Dopo aver superato il Feyenoord con una doppia vittoria, l’Inter si prepara ad affrontare il Bayern Monaco nei quarti di finale di Champions League. Una sfida dal grande fascino internazionale, ma che secondo Stefano Agresti, vicedirettore della Gazzetta dello Sport, non vede i nerazzurri partire sfavoriti. “Io penso che sia una partita alla pari“, sottolinea Agresti, evidenziando come la presunta superiorità del Bayern sia tutt’altro che evidente. Certo, la squadra tedesca può contare su un fuoriclasse come Harry Kane, ma il valore complessivo dell’Inter non è inferiore.
Proprio su Kane, Agresti lancia una provocazione: “Noi giustamente celebriamo Harry Kane, che è un grande campione, ma credo che sia il più grande perdente della storia“. Il riferimento è alla sua lunga militanza nel Tottenham senza trofei e alla sua prima stagione al Bayern, dove i bavaresi non hanno vinto nemmeno la Coppa di Germania. L’Inter, invece, può contare su una coppia d’attacco di primissimo livello: “Oggi il binomio Lautaro-Turam è uno dei migliori d’Europa“. E il centrocampo non è da meno, con Barella e Çalhanoğlu a garantire qualità e dinamismo, elementi che pochi club possono vantare.
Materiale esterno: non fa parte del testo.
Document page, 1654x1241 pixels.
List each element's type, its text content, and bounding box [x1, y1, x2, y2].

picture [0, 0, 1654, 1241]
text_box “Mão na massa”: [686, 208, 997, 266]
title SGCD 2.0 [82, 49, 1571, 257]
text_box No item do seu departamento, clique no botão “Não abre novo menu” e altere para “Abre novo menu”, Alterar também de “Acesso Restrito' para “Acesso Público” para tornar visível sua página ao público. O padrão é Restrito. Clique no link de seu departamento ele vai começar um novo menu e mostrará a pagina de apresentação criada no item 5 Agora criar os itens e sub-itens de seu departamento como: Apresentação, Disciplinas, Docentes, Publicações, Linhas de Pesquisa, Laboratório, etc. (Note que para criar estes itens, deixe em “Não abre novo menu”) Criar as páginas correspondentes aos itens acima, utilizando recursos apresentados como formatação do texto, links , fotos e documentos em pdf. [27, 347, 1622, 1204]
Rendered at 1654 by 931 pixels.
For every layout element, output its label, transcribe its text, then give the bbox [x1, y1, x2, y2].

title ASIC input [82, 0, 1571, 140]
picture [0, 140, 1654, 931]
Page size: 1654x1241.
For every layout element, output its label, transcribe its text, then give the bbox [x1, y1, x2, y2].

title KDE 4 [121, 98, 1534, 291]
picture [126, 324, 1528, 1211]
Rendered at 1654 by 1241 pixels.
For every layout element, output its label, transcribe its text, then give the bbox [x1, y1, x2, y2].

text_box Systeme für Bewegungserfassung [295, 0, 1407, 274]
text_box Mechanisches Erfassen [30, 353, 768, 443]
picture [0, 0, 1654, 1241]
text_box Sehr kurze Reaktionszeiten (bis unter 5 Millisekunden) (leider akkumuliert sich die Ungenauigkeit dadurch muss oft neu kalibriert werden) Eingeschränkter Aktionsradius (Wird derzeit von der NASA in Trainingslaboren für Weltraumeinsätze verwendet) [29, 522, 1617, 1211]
La vera incognita, secondo Agresti, riguarda la condizione fisica con cui l’Inter arriverà alla doppia sfida. “L’aspetto che più mi preoccupa è come ci arriva l’Inter per quanto riguarda i singoli, a cominciare da Dimarco e continuando con Mkhitaryan“. Se i nerazzurri saranno al massimo della forma, il direttore non ha dubbi: “L’Inter se la gioca assolutamente alla pari con il Bayern“. Un messaggio chiaro: la squadra di Inzaghi ha tutte le carte in regola per sognare la semifinale.